Regular discounts on all books (even if only 10% on paper and 20% on hardback) would have moved much more product than a loyalty card. The indie store I worked in did frequent promotions like this, and the results were obvious. All hardbacks were discounted, all the time. All staff picks (and there were hundreds throughout the store) were as well. Both sets of books flew, as we reduced the incentive to shop online and provided real curation, not bought curation.

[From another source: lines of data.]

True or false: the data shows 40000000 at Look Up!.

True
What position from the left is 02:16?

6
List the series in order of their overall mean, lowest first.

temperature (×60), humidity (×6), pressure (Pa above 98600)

What could have saved B&N (and what might work right now if launched immediately and with gusto) is a plan to embrace digital, not just in product, but in customer connection. If B&N offered a free audiobook and ebook with the sale of every hardback, and a free ebook with the sale of every paperback, they could get people through their doors. More importantly, the perceived value of the purchase would go up without impacting the actual cost of the transaction. Buy a book, get some electrons for free.
Except it would be better than free for the publishers and the bookstore. To qualify for the digital freebie, all you have to do is flash your FREE loyalty card. In exchange for the digital wares, B&N supplies the publisher with data on shopping habits. People who bought this book also like that book. And if there’s an author event (I’ll get to that in a moment), the readers who like similar books are notified in advance and invited out.
Speaking of author events, why not have more of them? B&N seems to hate author events. Indie bookshops excel at these. Part of the problem is the ordering system. Have a weekly indie night where a local self-published author supplied their own books—these are then purchased through the B&N till—and the author is given a cash cut on the way out the door. No need to predict sales and stock books or return them. I tried this with my self-published books, and the B&Ns I talked to were unable to process how this would even work. No, they would have to order them in advance and return them. No flexibility or creativity. Meanwhile, coffee shops and art co-ops were able to manage this, and we all made out.
At my B&N in college, I organized reading groups and book clubs. What happened to these? And where are the writing groups or the affiliation with NaNoWriMo and Camp NaNo? Where are the writing workshops? Turning B&Ns into the hub for all the aspiring and published writers in the community is a no-brainer. This is like comic shops having a gaming night. Sure, people don’t spend a ton during these events, but they make the store a hub of their social lives. We reward those hubs. Our lives orbit them.
All it takes is appealing to what the customer wants. Which requires remembering who your customers are. We’re the guys and gals draped sideways over the comfy chairs, piles of books at our feet, heads bursting with all we want to read, and often with all we dream of writing. Cater to us, not the stockholders. Cater to us, not the publishers. It’s what the indie bookstores are doing. And it’s why they’re going to eat your lunch.